Vanderbilt University Divinity School announces the 2024 Harrod Lecture
with
Kathleen Sands
Professor of American Studies, University of Hawaiʻi at Mānoa
Monday, November 11th, 2024
7:00 p.m. CT
The Space
"The Trouble with Religious Freedom"
Beginning with the cases of Masterpiece Cakeshop v. Colorado and Trump v. Hawaʻii, this talk shows how patriarchalism and white nationalism have managed to commandeer church-state law in the United States. What are the ethical stakes of this situation, and how can we constructively engage them?
Bio
Kathleen Sands is a Professor of American Studies at the University of Hawaiʻi at Mānoa. Her teaching, research, and writing are guided by one question: what are we fighting about when we fight about “religion”? By identifying the people, needs, and values at work in these conflicts, she hopes to translate them into productive social ethics.

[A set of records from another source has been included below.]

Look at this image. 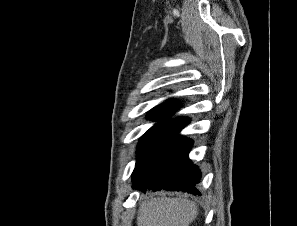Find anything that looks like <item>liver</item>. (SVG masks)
I'll return each instance as SVG.
<instances>
[{
  "instance_id": "1",
  "label": "liver",
  "mask_w": 297,
  "mask_h": 226,
  "mask_svg": "<svg viewBox=\"0 0 297 226\" xmlns=\"http://www.w3.org/2000/svg\"><path fill=\"white\" fill-rule=\"evenodd\" d=\"M198 212V205L186 198H151L140 204L137 226H189Z\"/></svg>"
}]
</instances>
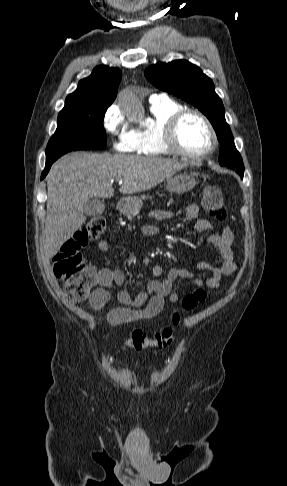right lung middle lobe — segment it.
Instances as JSON below:
<instances>
[{"mask_svg": "<svg viewBox=\"0 0 287 486\" xmlns=\"http://www.w3.org/2000/svg\"><path fill=\"white\" fill-rule=\"evenodd\" d=\"M110 105L88 104L64 107L57 129L46 148V163L69 151L106 147L103 119Z\"/></svg>", "mask_w": 287, "mask_h": 486, "instance_id": "1", "label": "right lung middle lobe"}]
</instances>
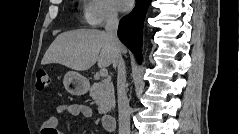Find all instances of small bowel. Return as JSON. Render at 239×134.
I'll return each instance as SVG.
<instances>
[{
	"label": "small bowel",
	"instance_id": "1",
	"mask_svg": "<svg viewBox=\"0 0 239 134\" xmlns=\"http://www.w3.org/2000/svg\"><path fill=\"white\" fill-rule=\"evenodd\" d=\"M58 114L81 115L84 118H90L92 116V109L82 103L60 102L56 107L55 115L51 116L42 124V134H58Z\"/></svg>",
	"mask_w": 239,
	"mask_h": 134
}]
</instances>
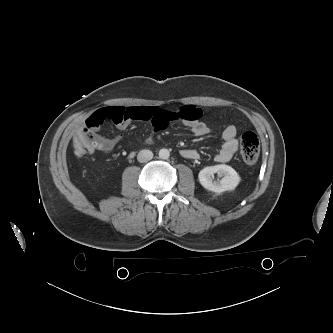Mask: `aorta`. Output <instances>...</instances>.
<instances>
[{
  "instance_id": "762f6f07",
  "label": "aorta",
  "mask_w": 333,
  "mask_h": 333,
  "mask_svg": "<svg viewBox=\"0 0 333 333\" xmlns=\"http://www.w3.org/2000/svg\"><path fill=\"white\" fill-rule=\"evenodd\" d=\"M169 156H170V153H169V150L168 149H165V148H163V149H160V151H159V157L161 158V159H168L169 158Z\"/></svg>"
}]
</instances>
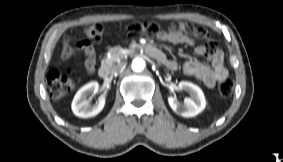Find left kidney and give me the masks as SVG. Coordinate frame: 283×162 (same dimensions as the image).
I'll list each match as a JSON object with an SVG mask.
<instances>
[{
    "label": "left kidney",
    "mask_w": 283,
    "mask_h": 162,
    "mask_svg": "<svg viewBox=\"0 0 283 162\" xmlns=\"http://www.w3.org/2000/svg\"><path fill=\"white\" fill-rule=\"evenodd\" d=\"M178 87L190 96L186 97L183 103L179 102L176 97L169 96L168 103L171 109L185 118L194 117L201 113L206 106L205 96L201 88L188 81H181Z\"/></svg>",
    "instance_id": "5707ae66"
}]
</instances>
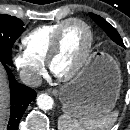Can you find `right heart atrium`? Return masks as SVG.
<instances>
[{"mask_svg": "<svg viewBox=\"0 0 130 130\" xmlns=\"http://www.w3.org/2000/svg\"><path fill=\"white\" fill-rule=\"evenodd\" d=\"M21 79L29 86H37L45 74L44 62L33 58L26 50H17L12 57Z\"/></svg>", "mask_w": 130, "mask_h": 130, "instance_id": "1", "label": "right heart atrium"}]
</instances>
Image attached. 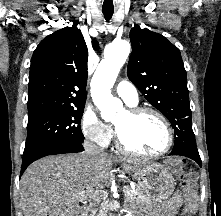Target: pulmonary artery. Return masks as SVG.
<instances>
[{"label":"pulmonary artery","instance_id":"e3ab8cb5","mask_svg":"<svg viewBox=\"0 0 221 216\" xmlns=\"http://www.w3.org/2000/svg\"><path fill=\"white\" fill-rule=\"evenodd\" d=\"M116 93L130 106H135L138 103L137 89L127 80H121L118 82L116 85Z\"/></svg>","mask_w":221,"mask_h":216}]
</instances>
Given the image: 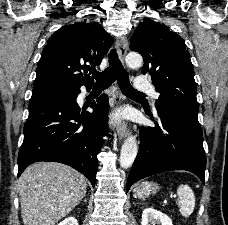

Sands’ most recent book is America’s Religious Wars: The Embattled Heart of Our Public Life. She also authored Escape From Paradise: Evil and Tragedy in Feminist Theology and edited God Forbid: Religion and Sex in American Public Life. Her articles have appeared in New Literary History, the Journal of the American Academy of Religion, the Journal of Feminist Studies in Religion, Culture and Religion, The Native American Law Review, Social Text and Isis: A Journal of the History of Science. She has received fellowships from the Radcliffe Institute and the National Endowment for the Humanities and served on the editorial boards of the Journal of Feminist Studies in Religion, the Journal of Law and Religion, and The American Quarterly. Presently, she serves on the Executive Committee of the American Academy of Religion.